Training Data quality

Recently Argsen is working on a project which requires a text comparison component (by semantic meaning). In order to speed up the development process, we have explored both commercial and open source APIs for their suitability in our product. Simultaneously, we have trained our models. I am not going to discuss the result in detail here, but here is the essence – in the IT hardware world, there is no bad hardware, only inadequately priced hardware. Similarly, in AI world, there is no bad model, but models that doesn’t fit the purpose.

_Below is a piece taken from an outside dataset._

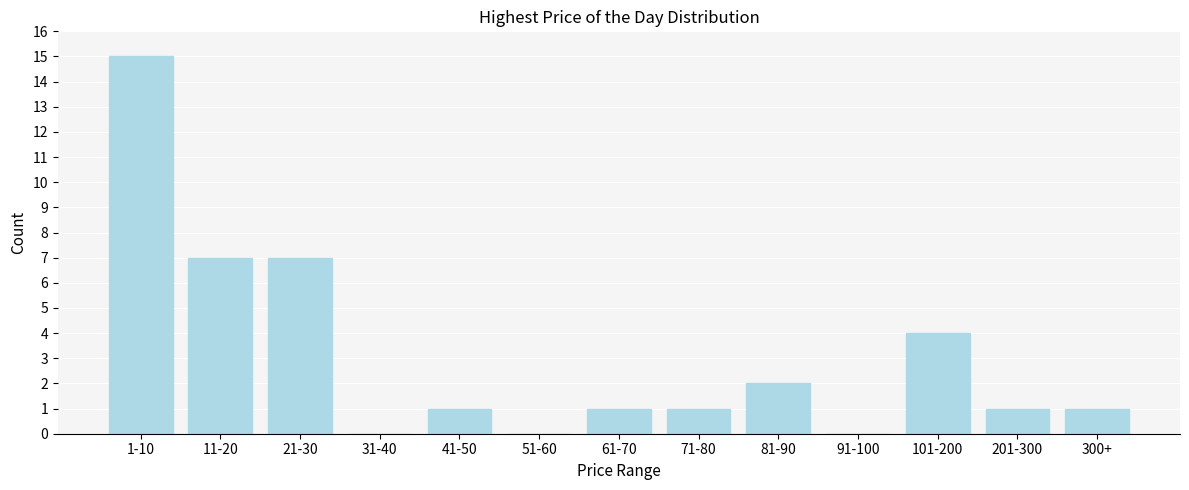

Reading left to right, transcribe all the data shown in this chart.

1-10=15	11-20=7	21-30=7	31-40=0	41-50=1	51-60=0	61-70=1	71-80=1	81-90=2	91-100=0	101-200=4	201-300=1	300+=1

Here are some examples: “software maintenance” and “grave maintenance”; “software debug” and “software maintenance”. Obviously, the first set should return low similarity and the second one should return a high similarity score. Unfortunately, many models cannot give correct results in both cases.

Semantic comparison is based on context. Most models are built as word vectors. Therefore, we picked some models, which we can access the training data to look for the underlying causes. Now things get interesting. The model that matches “grave maintenance” and “software maintenance” is sourcing the explanation / context from Wikipedia. When search “grave maintenance” on English Wikipedia, the term does not exist and “software maintenance” becomes the first possible match. Given the same text used in the training mode, the model gives a very high score when comparing two terms.

I guess some people will say that such errors can be ruled out during the ongoing tagging / training. While I acknowledge that it is possible, it really affects the end-user experience. I also doubt how much human effort has been put to clean the training data sets, especially with those complex models. More importantly, without the ability accessing to the original training data sets, it is almost impossible to understand the root causes.

Just need to be cautious when using third-party models.